Friday, September 26, 2008
Inside Web 3.0 : Local companies aim to make Web 3.0 smarter
By Jim Kozubek, Special to Mass High Tech (The Journal of New England Technology)

The next-generation Internet, labeled Web 3.0 by some, remains for now a theoretical state with various prospective capabilities. However, whether or not Web 3.0 – the intelligent web – emerges as experts predict, you can be certain that the Internet will evolve. It must, given its exponential increase in use, and local information technology companies are already working on the Internet infrastructure of the future.

Since broadband and web evolution enabled the Big Bang of the Internet a decade ago, online traffic has grown at a staggering rate, now doubling every two years and set to reach, by 2015, a zettabyte a year – that’s a 1 and 21 zeroes – a Discovery Institute report said.
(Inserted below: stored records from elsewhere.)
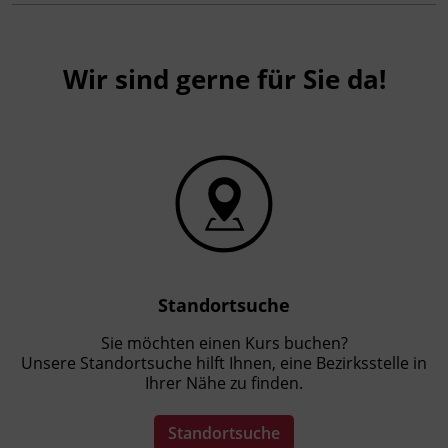
BFI Tirol Bildungszentrum
Ing.-Etzel-Straße 7
6020 Innsbruck
Wir sind gerne für Sie da!
Förderhinweis
Das Land Tirol fördert bis zu maximal 50 %
der Kurskosten. Nähere Informationen finden
Sie unter
www.mein-update.at
Abschlussinformation
Die Prüfungen gemäß BFI Tirol
Standortsuche
Prüfungsordnung erfüllen die
Voraussetzungen zur Anerkennung nach § 24
Sie möchten einen Kurs buchen?
Unsere Standortsuche hilft Ihnen, eine Bezirksstelle in
BiBuG durch die Bilanzbuchhaltungsbehörde
Ihrer Nähe zu finden.
(BiBuG).
Standortsuche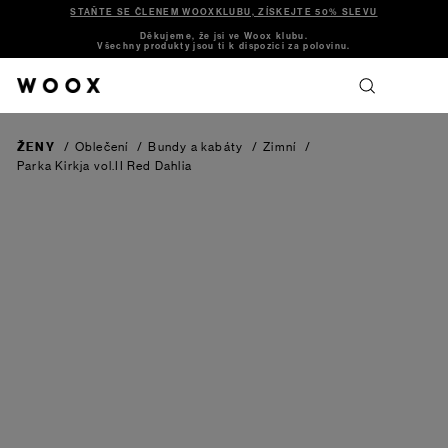
STAŇTE SE ČLENEM WOOXKLUBU, ZÍSKEJTE 50% SLEVU
Děkujeme, že jsi ve Woox klubu.
Všechny produkty jsou ti k dispozici za polovinu.
ŽENY
/
Oblečení
/
Bundy a kabáty
/
Zimní
/
Parka Kirkja vol.II
Red Dahlia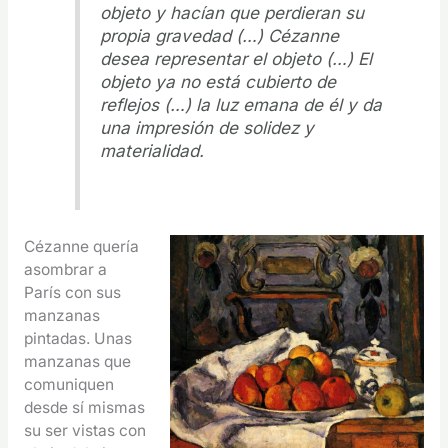
objeto y hacían que perdieran su
propia gravedad (…) Cézanne
desea representar el objeto (…) El
objeto ya no está cubierto de
reflejos (…) la luz emana de él y da
una impresión de solidez y
materialidad.
Cézanne quería
asombrar a
París con sus
manzanas
pintadas. Unas
manzanas que
comuniquen
desde sí mismas
su ser vistas con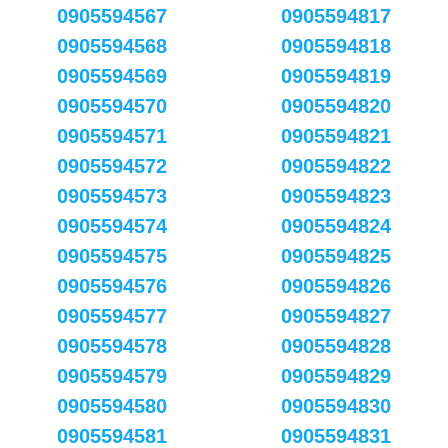
0905594567
0905594817
0905594568
0905594818
0905594569
0905594819
0905594570
0905594820
0905594571
0905594821
0905594572
0905594822
0905594573
0905594823
0905594574
0905594824
0905594575
0905594825
0905594576
0905594826
0905594577
0905594827
0905594578
0905594828
0905594579
0905594829
0905594580
0905594830
0905594581
0905594831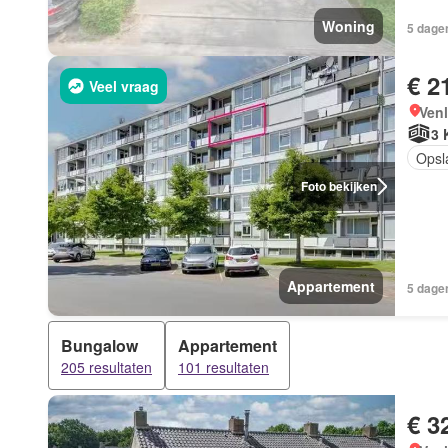
Woning
5 dagen
€ 2
Veel vraag
Ven
3 
Opsl
Foto bekijken
Appartement
5 dagen
Bungalow
Appartement
205 resultaten
101 resultaten
€ 3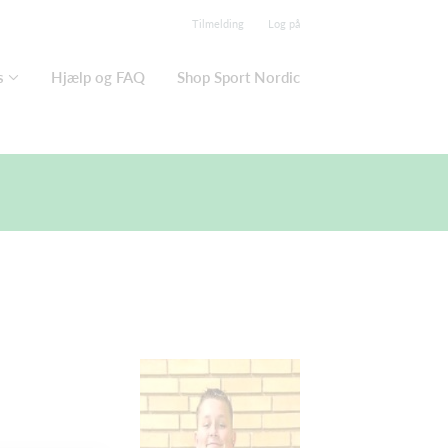
Tilmelding
Log på
s
Hjælp og FAQ
Shop Sport Nordic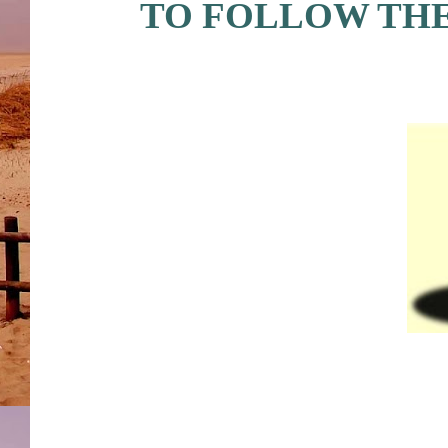
TO FOLLOW THE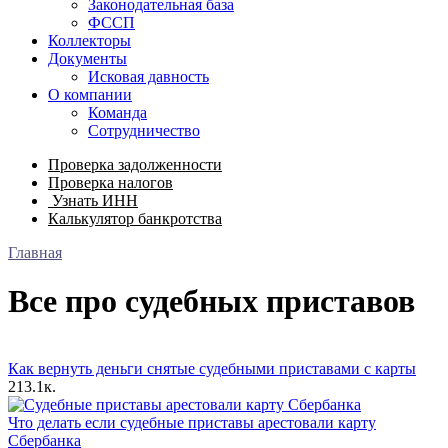
Законодательная база
ФССП
Коллекторы
Документы
Исковая давность
О компании
Команда
Сотрудничество
Проверка задолженности
Проверка налогов
Узнать ИНН
Калькулятор банкротства
Главная
Все про судебных приставов
Как вернуть деньги снятые судебными приставами с карты
2
13.1к.
Что делать если судебные приставы арестовали карту
Сбербанка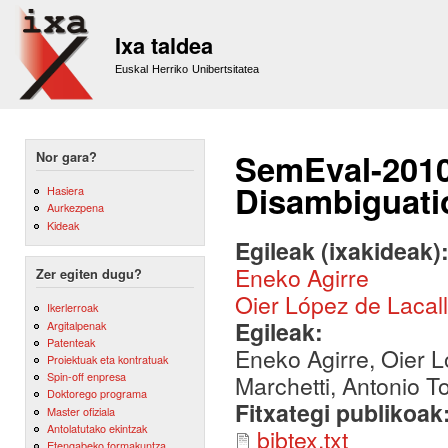
Sk
m
Ixa taldea
co
Euskal Herriko Unibertsitatea
SemEval-2010
Nor gara?
Disambiguati
Hasiera
Aurkezpena
Kideak
Egileak (ixakideak)
Eneko Agirre
Zer egiten dugu?
Oier López de Lacal
Ikerlerroak
Egileak:
Argitalpenak
Patenteak
Eneko Agirre, Oier L
Proiektuak eta kontratuak
Spin-off enpresa
Marchetti, Antonio T
Doktorego programa
Fitxategi publikoak
Master ofiziala
Antolatutako ekintzak
bibtex.txt
Etengabeko formakuntza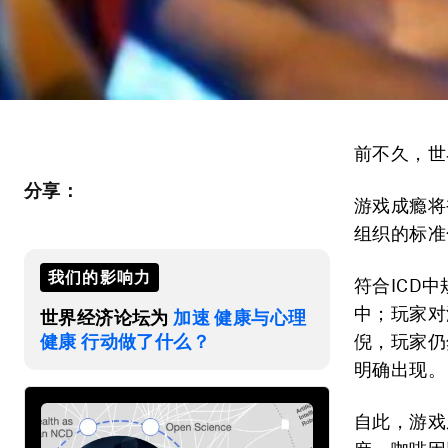
前不久，世
分享：
游戏成瘾将
组织的标准
我们的影响力
符合ICD
中；玩家对
世界经济论坛为
加速 健康与心理
健康 行动做了什么？
倪，玩家仍
明确出现。
自此，游戏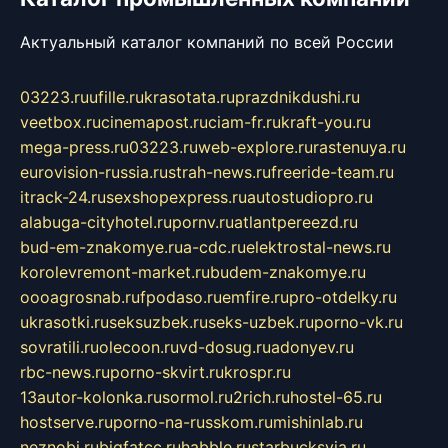
Актуальный каталог компаний по всей России
03223.ru
ufille.ru
krasotata.ru
prazdnikdushi.ru
veetbox.ru
cinemapost.ru
ciam-fr.ru
kraft-you.ru
mega-press.ru
03223.ru
web-explore.ru
rastenuya.ru
eurovision-russia.ru
strah-news.ru
freeride-team.ru
itrack-24.ru
sexshopexpress.ru
autostudiopro.ru
alabuga-cityhotel.ru
pornv.ru
atlantpereezd.ru
bud-em-znakomye.ru
a-cdc.ru
elektrostal-news.ru
korolevremont-market.ru
budem-znakomye.ru
oooagrosnab.ru
fpodaso.ru
emfire.ru
pro-otdelky.ru
ukrasotki.ru
seksuzbek.ru
seks-uzbek.ru
porno-vk.ru
sovratili.ru
olecoon.ru
vd-dosug.ru
adonyev.ru
rbc-news.ru
porno-skvirt.ru
krospr.ru
13autor-kolonka.ru
sormol.ru
2rich.ru
hostel-65.ru
hostserve.ru
porno-na-russkom.ru
mishinlab.ru
neznobi.ru
bigfatcc.ru
habble.ru
starbucksvia.ru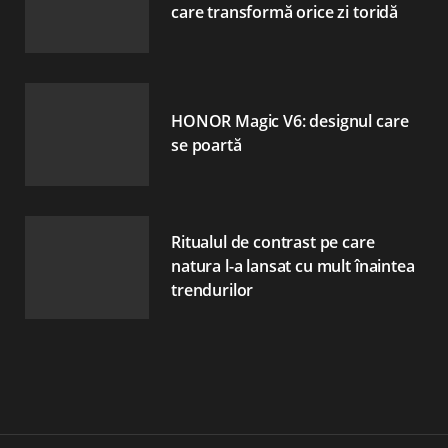
care transformă orice zi toridă
HONOR Magic V6: designul care
se poartă
Ritualul de contrast pe care
natura l-a lansat cu mult înaintea
trendurilor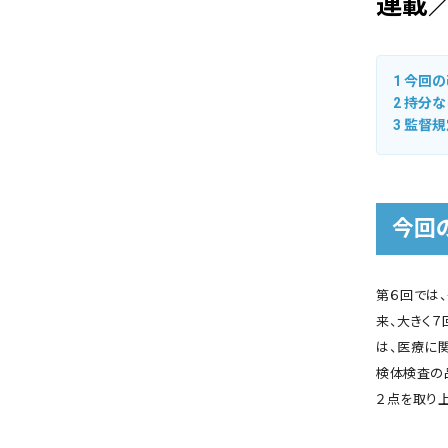
連載／
1
今回の
2
持分な
3
監督規
今回
第６回では
来、大きく
は、医療に
検体検査の
２点を取り上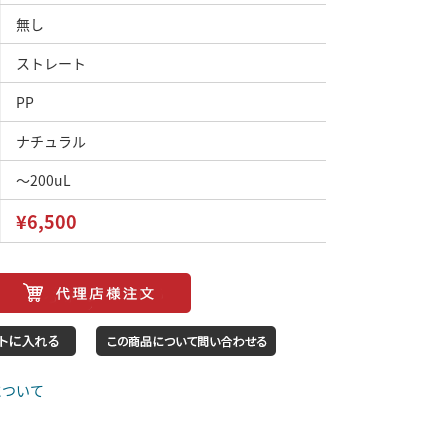
無し
ストレート
PP
ナチュラル
～200uL
¥6,500
について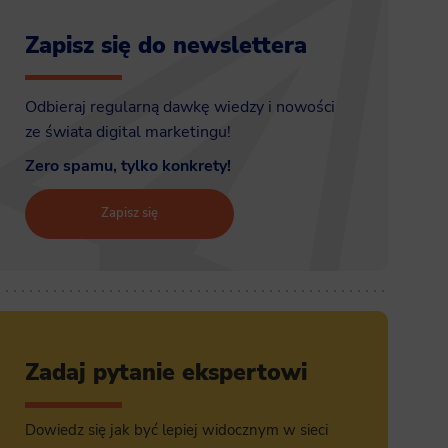
Zapisz się do newslettera
Odbieraj regularną dawkę wiedzy i nowości
ze świata digital marketingu!
Zero spamu, tylko konkrety!
Zapisz się
Zadaj pytanie ekspertowi
Dowiedz się jak być lepiej widocznym w sieci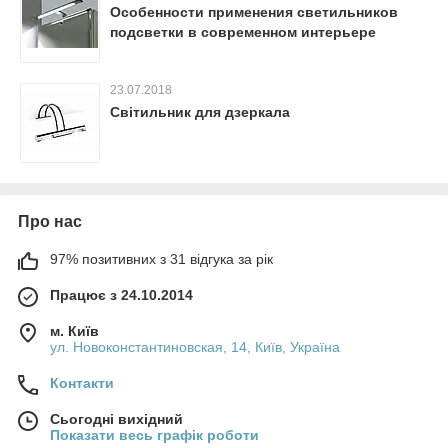
Особенности применения светильников
подсветки в современном интерьере
23.07.2018
Світильник для дзеркала
Про нас
97% позитивних з 31 відгука за рік
Працює з 24.10.2014
м. Київ
ул. Новоконстантиновская, 14, Київ, Україна
Контакти
Сьогодні вихідний
Показати весь графік роботи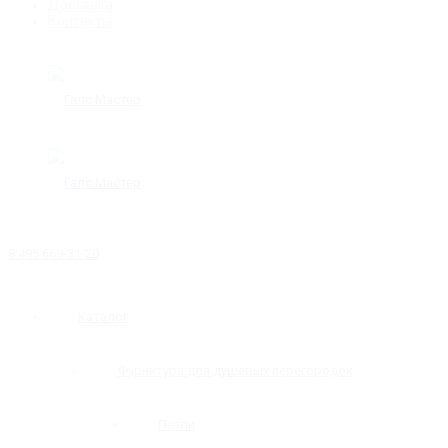
Доставка
Контакты
8 495 669-31-20
Каталог
Фурнитура для душевых перегородок
Петли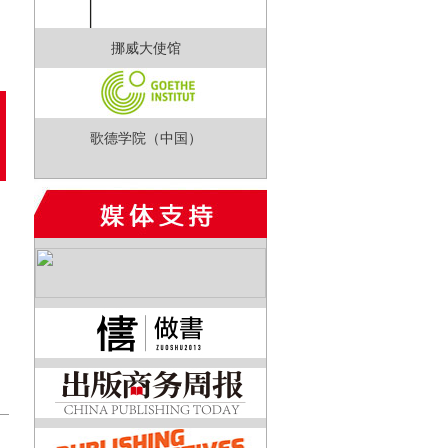
挪威大使馆
歌德学院（中国）
是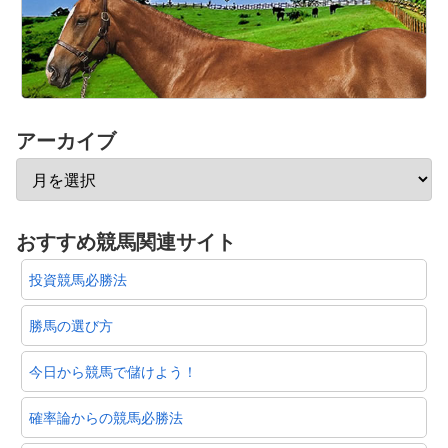
アーカイブ
おすすめ競馬関連サイト
投資競馬必勝法
勝馬の選び方
今日から競馬で儲けよう！
確率論からの競馬必勝法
That means one of the defining concepts for Web 3.0 will be constraint, a term that comes with positive implications.

The speed of applications is essential to real-time functions as well as to a next-generation Internet, but, to be even more useful, the Internet needs to enable users to search and find resources that are relevant to them. This depends not on hardware but on middleware products, tools that enable interoperability of applications across a network.

Middleware is integral to “markup languages,” such as XML and HTML, that match language descriptions of websites and enable the linking of information and search engines to evolve, but markups are far from perfect languages. Markups match simple terms such as “morning star” and “evening star” and “Venus,” and are extensible to provide unlimited instances in pictures, definitions and references to the planet, or the goddess, based on search.

But markups do not constitute a grammar to “understand” complex concepts such as “the woman married to the father of Aeneas” because markups are not set up to understand grammatical relationships.

A server may be able to understand the intention of an Internet user and gather layers of information. Enter a phrase such as “I need a driver’s license” and it could pull up the address to the nearest department of motor vehicles, find forms needed to apply for a license, and schedule an appointment because it understands what the “need” of a user is in stated context.

“It’s going to be companies like ours that solve problems for specific needs that enable the creation of the Semantic Web,” Greenblatt said. “This is a point when information is layered and more valuable to users.”

Lee Feigenbaum, cofounder of Cambridge Semantics Inc., expects to go to market at the end of the year with a semantic spreadsheet that combines search functions with Microsoft Excel spreadsheets coded in RDF.

“The whole idea of semantic technology is to make information more useful,” he said. “You start being able to publish data that is reused, linked and create new functions for something like a spreadsheet.”